The Power of a Narrative: Why #CecilTheLion is Trending
The Idea Tree Consulting
August 1, 2015
This past week social media has been full of outrage for the death of a lion named Cecil. Trophy hunting is an issue that normally stirs controversy, but this case in particular has had a noticeably larger reach due to at least two factors. Firstly, this animal had a name, and a history that was known, thanks to being part of an Oxford study. He was not just an anonymous lion indistinguishable from any number of his fellow big cats, he had a backstory. In being killed he was not just dead, he was a victim. Factor one is the power of personification. Giving wildlife, a location, or an environmental feature a name gives it an identity that we can recognize, relate to, and remember. It brings that thing into our world, our framework of understanding, allowing our sympathies to kick in. Other examples include Migaloo, the albino whale, or General Sherman, the giant sequoia tree, or the practice of giving names cut blocks in Tasmania that would otherwise only be assigned numbers.
The second factor, which builds on the first, is the presence of a narrative, or an unfolding story. In this example of trophy hunting, the details of the hunt build the narrative. We know a great deal about Cecil’s American dentist killer; the sad unfolding events of how he was unfairly lured out of a national park, how he suffered from his initial wounds until he was slaughtered, and then how his body mutilated. We know Cecil wore a GPS collar and was part of a multiple-year scientific study. This story was not deliberately orchestrated, it was simply the narrative of something which happened, and circumstances were such that the world was able to know about it, as opposed to numerous ongoing cases of poaching which are highly clandestine. The case was also easily communicated via the internet and spread on social media with #CecilTheLion.
Environmental organizations can use the narrative technique deliberately to draw an audience to their cause and capture ongoing attention. A narrative is simply a story, a series of connected events that unfolds over time. The narrative may be delivered all at once, or unfolded over a number of days, weeks or even longer.

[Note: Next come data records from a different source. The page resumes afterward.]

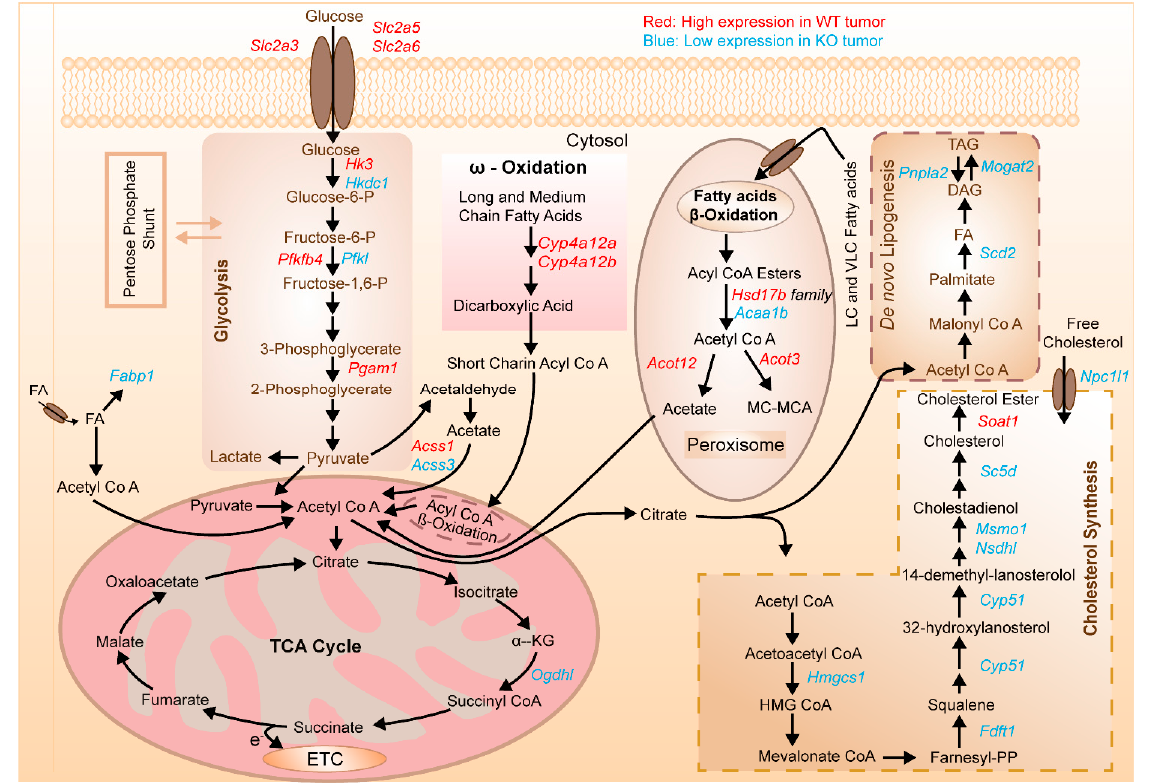
Figure 7. Schematic representation of the deregulated genes involved in different metabolic pathways in hormonally induced HCC. Enriched genes mentioned in each pathway are selected from heatmap (Figure 6A). Shown in red are the transcripts that displayed upregulated expression in tumors formed in wild type mice, while blue indicates downregulated genes in knockout tumor.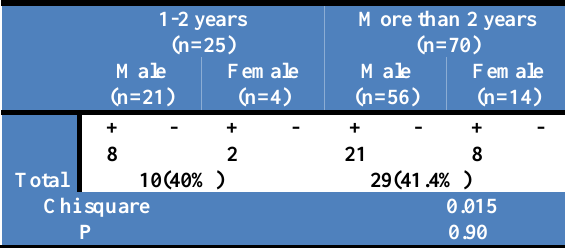
Table, 3: Number of positive isolates of E. coli O157: H7 in urine samples of cattle according to the age and gender.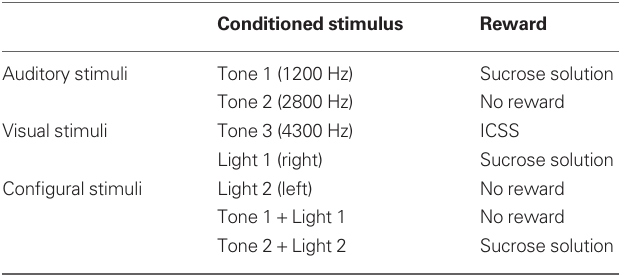
Table 1 | Summary of various conditioned sensory stimuli associated with or without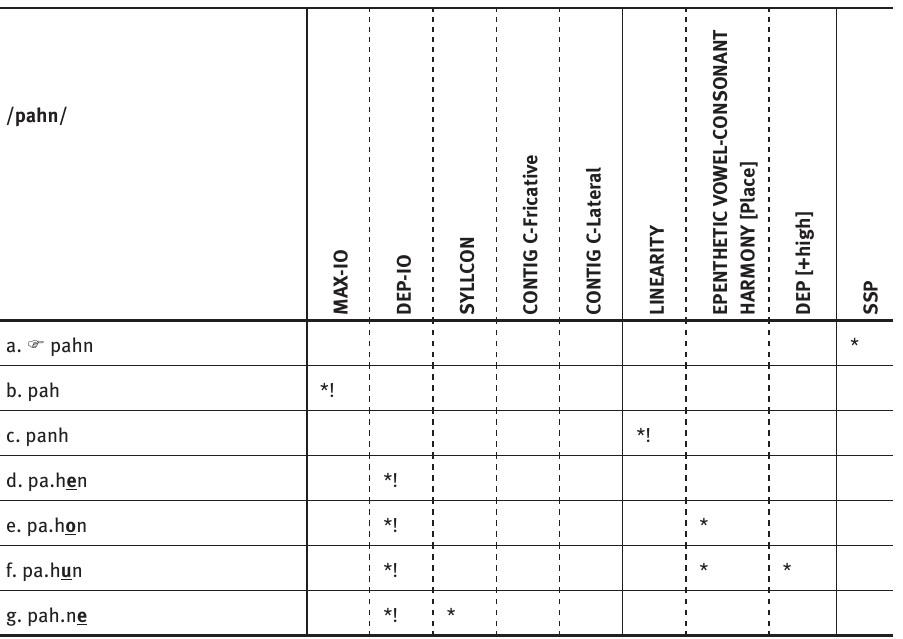
Table 15 : MAX-IO, DEP-IO, SYLLCON, CONTIG C-Fricative, CONTIG C-Lateral >>LINEARITY, EPENTHETIC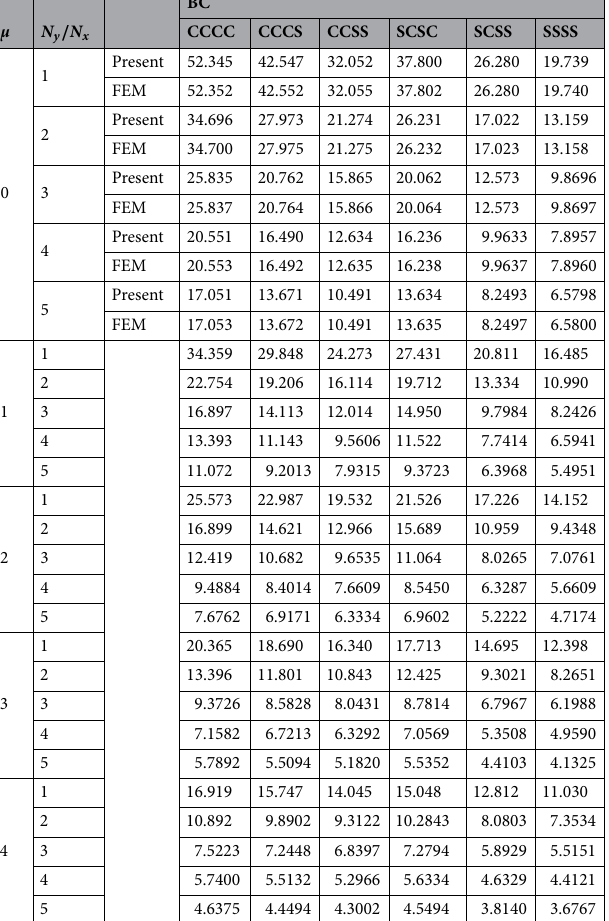
D , of square nanoplates with b = 10 nm under different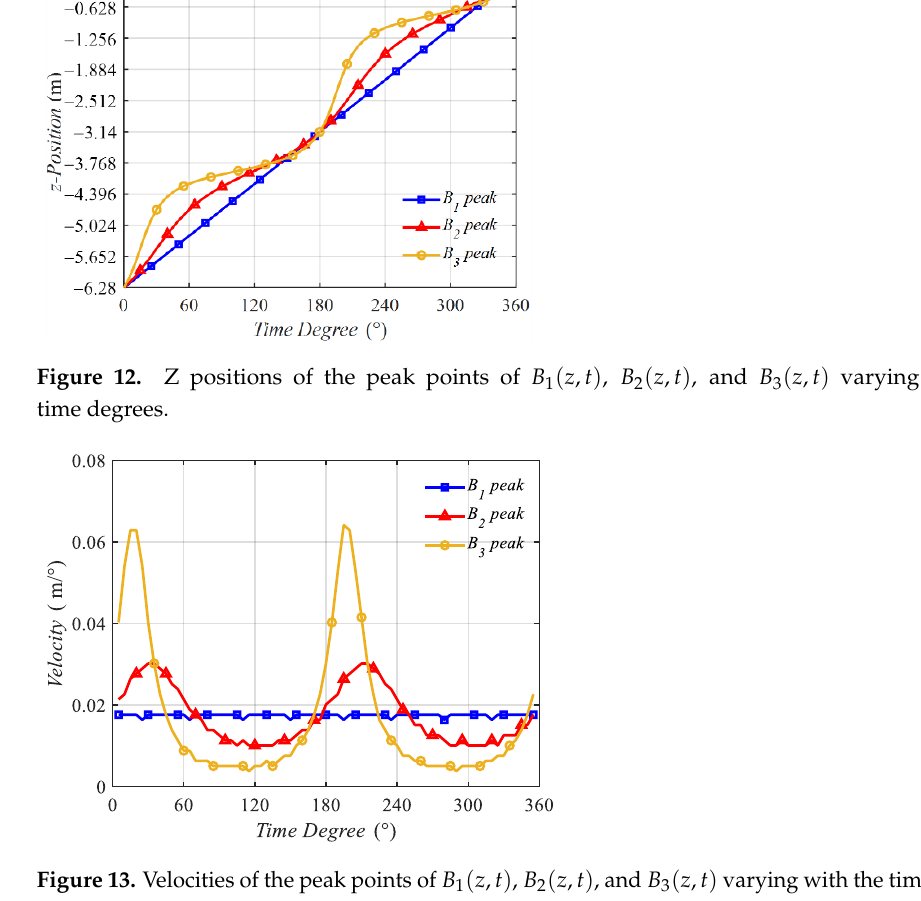
Figure 13. Velocities of the peak points of B 1 ( z , t ) , B 2 ( z , t ) , and B 3 ( z , t ) varying with the time degrees. Table 3. Average velocities in different phase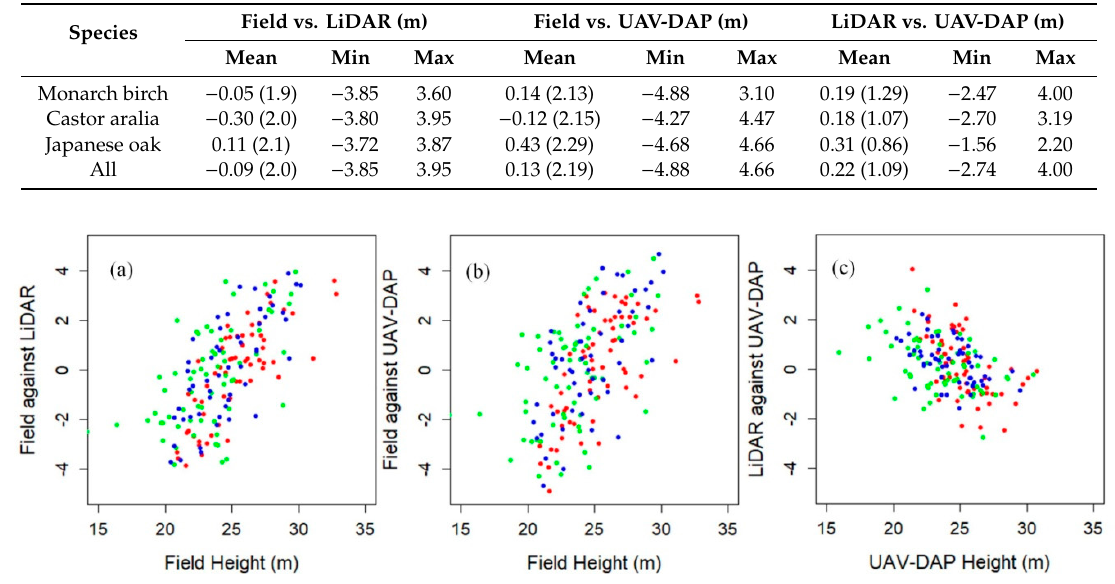
Figure 4. Height differences between measurement methods. ( a ) Difference between field height and LiDAR height, ( b ) Difference between field height and UAV-DAP height, and ( c ) Difference between LiDAR height and UAV-DAP height. Red, green, and blue dots represent individual monarch birch, castor aralia, and Japanese oak tree height respectively.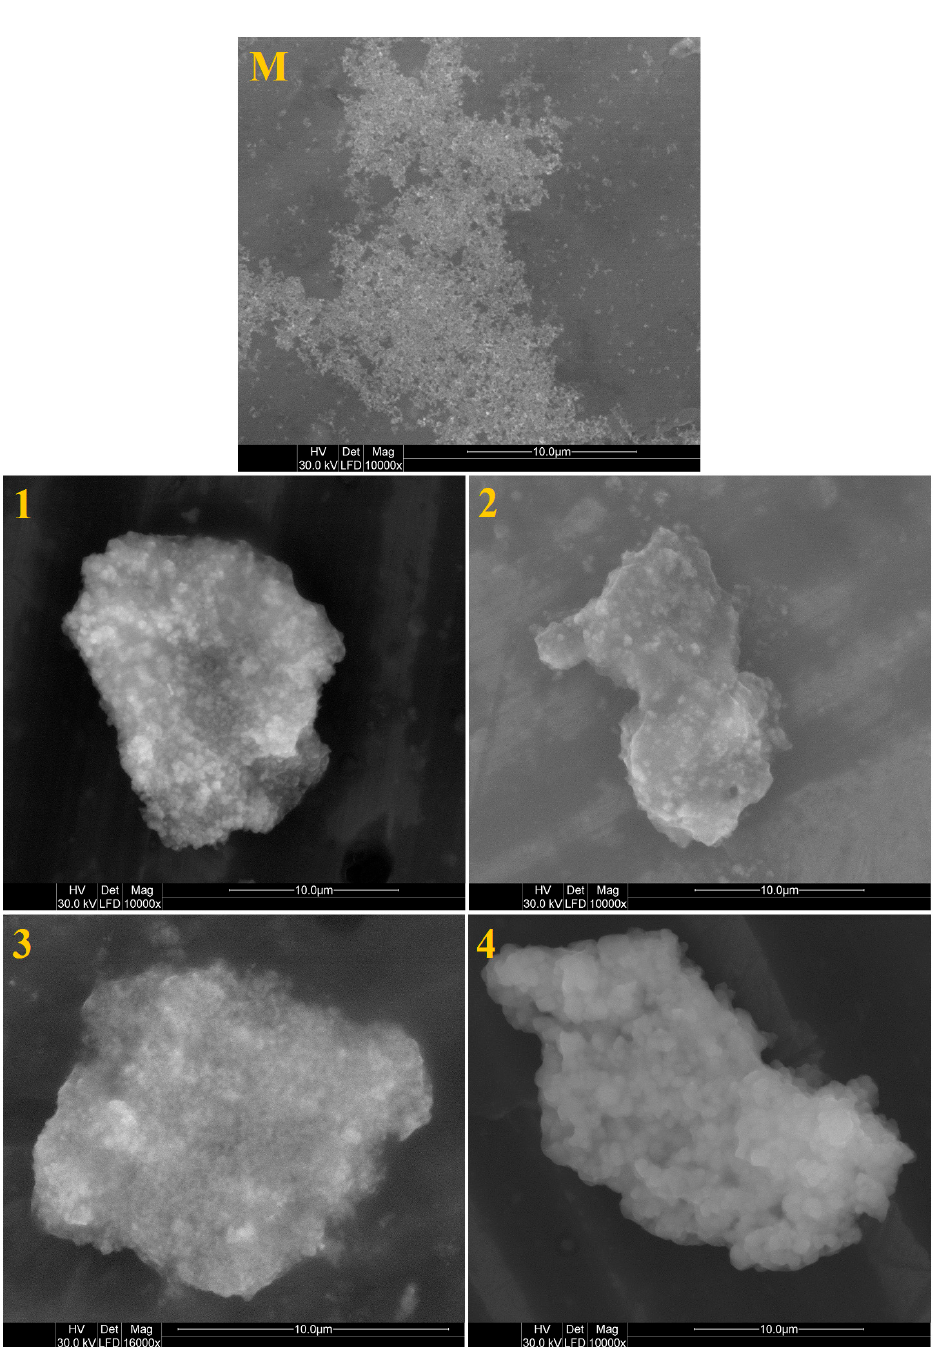
Figure 3. ESEM images of unfunctionalized ZnO nanoparticles (M) and of ZnO nanoparticles modified with (1) GPTMS; (2) PhTES; (3) OTES; and (4) ODTES, respectively.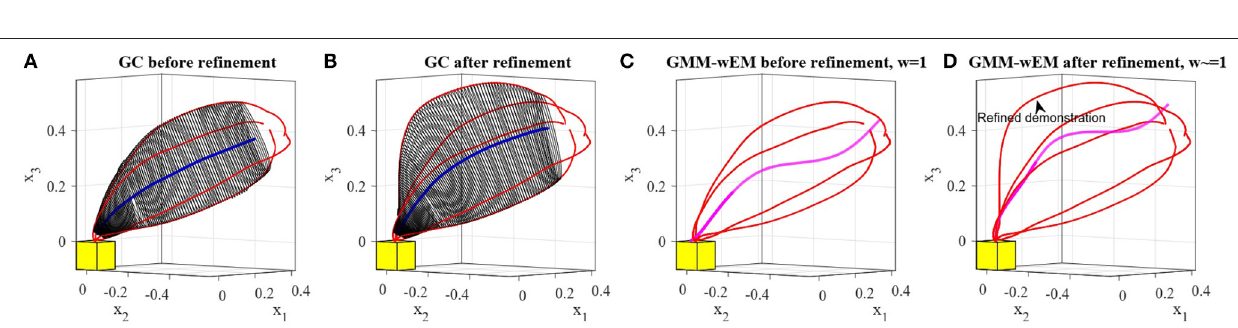
FIGURE 15 | Constraint-based refinement of a skill by correcting a reproduction. (A) Demonstrations (red), directrix (blue), and the obtained GC, (B) reproduction from a random pose (magenta), (C) refined reproduction (green), (D) two new reproductions; upper one affected by the refinement, while lower one is not.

For example, Sea Shepherd creates ongoing narratives with their multi-day, often multi-week campaigns, allowing their continuing chases or coverage to unfold, and updates to be delivered over time. Large scale events such as the upcoming COP-21presents an opportunity for narratives as well, possibly following individual charismatic activists.
A narrative is what separated #CecilTheLion from any number of other trophy hunting controversies and wildlife crimes. It is the story, the characters, and the plot (in this case tragic) which allows people to respond within a familiar emotional framework, evokes sympathy, and is no doubt a powerful campaign tool.